Implement the UIGestureReconizerDelegate method, named - gestureRecognizer:shouldRecognizeSimultaneouslyWithGestureRecognizer:.

It return false by default, implement it and return true.

- (BOOL)gestureRecognizer:(UIGestureRecognizer *)gestureRecognizer shouldRecognizeSimultaneouslyWithGestureRecognizer:(UIGestureRecognizer *)otherGestureRecognizer
{
    return true;
}

And, don't forget to set the gesture's delegate property.

// Set the delegate of the panGesture.
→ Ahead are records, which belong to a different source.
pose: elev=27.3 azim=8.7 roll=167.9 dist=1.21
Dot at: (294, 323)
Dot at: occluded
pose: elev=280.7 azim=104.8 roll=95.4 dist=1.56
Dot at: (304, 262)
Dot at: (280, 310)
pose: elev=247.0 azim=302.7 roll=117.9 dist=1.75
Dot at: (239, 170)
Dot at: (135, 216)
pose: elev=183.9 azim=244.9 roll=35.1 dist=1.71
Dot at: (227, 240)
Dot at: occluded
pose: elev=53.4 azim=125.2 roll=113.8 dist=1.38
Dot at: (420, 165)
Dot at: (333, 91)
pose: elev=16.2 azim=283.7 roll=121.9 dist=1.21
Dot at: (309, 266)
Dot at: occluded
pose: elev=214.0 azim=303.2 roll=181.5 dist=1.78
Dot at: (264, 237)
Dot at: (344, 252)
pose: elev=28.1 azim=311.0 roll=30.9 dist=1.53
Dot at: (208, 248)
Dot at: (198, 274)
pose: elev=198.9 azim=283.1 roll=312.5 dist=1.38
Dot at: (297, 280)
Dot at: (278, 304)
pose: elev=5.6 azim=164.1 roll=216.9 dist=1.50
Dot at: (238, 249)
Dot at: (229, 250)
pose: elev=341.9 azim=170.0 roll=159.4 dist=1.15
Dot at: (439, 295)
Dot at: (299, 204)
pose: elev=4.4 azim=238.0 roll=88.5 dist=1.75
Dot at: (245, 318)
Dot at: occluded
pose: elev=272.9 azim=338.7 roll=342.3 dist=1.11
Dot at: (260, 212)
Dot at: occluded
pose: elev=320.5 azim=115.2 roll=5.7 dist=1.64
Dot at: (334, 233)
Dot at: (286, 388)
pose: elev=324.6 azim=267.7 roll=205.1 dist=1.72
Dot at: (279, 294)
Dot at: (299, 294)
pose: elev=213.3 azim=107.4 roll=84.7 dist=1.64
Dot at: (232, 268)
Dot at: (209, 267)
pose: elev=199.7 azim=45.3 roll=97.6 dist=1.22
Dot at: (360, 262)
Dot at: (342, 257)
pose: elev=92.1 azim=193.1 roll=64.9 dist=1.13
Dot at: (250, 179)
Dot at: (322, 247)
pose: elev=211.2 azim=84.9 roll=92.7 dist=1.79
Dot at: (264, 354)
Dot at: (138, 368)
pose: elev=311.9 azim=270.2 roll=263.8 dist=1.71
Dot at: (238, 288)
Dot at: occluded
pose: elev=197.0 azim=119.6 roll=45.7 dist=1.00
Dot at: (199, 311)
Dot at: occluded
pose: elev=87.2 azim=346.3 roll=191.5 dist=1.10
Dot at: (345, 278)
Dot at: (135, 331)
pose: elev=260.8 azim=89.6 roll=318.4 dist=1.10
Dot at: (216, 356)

For example
self.panGestureReconizer.delegate = ... //

From Apple doc

(BOOL)gestureRecognizerShouldBegin:(UIGestureRecognizer *)gestureRecognizer

Asks the delegate if two gesture recognizers should be allowed to recognize gestures simultaneously.

Return value

YES to allow both gestureRecognizer and otherGestureRecognizer to recognize their gestures simultaneously. The default implementation returns NO—no two gestures can be recognized simultaneously.

Discussion

This method is called when recognition of a gesture by either gestureRecognizer or otherGestureRecognizer would block the other gesture recognizer from recognizing its gesture. Note that returning YES is guaranteed to allow simultaneous recognition; returning NO, on the other hand, is not guaranteed to prevent simultaneous recognition because the other gesture recognizer's delegate may return YES.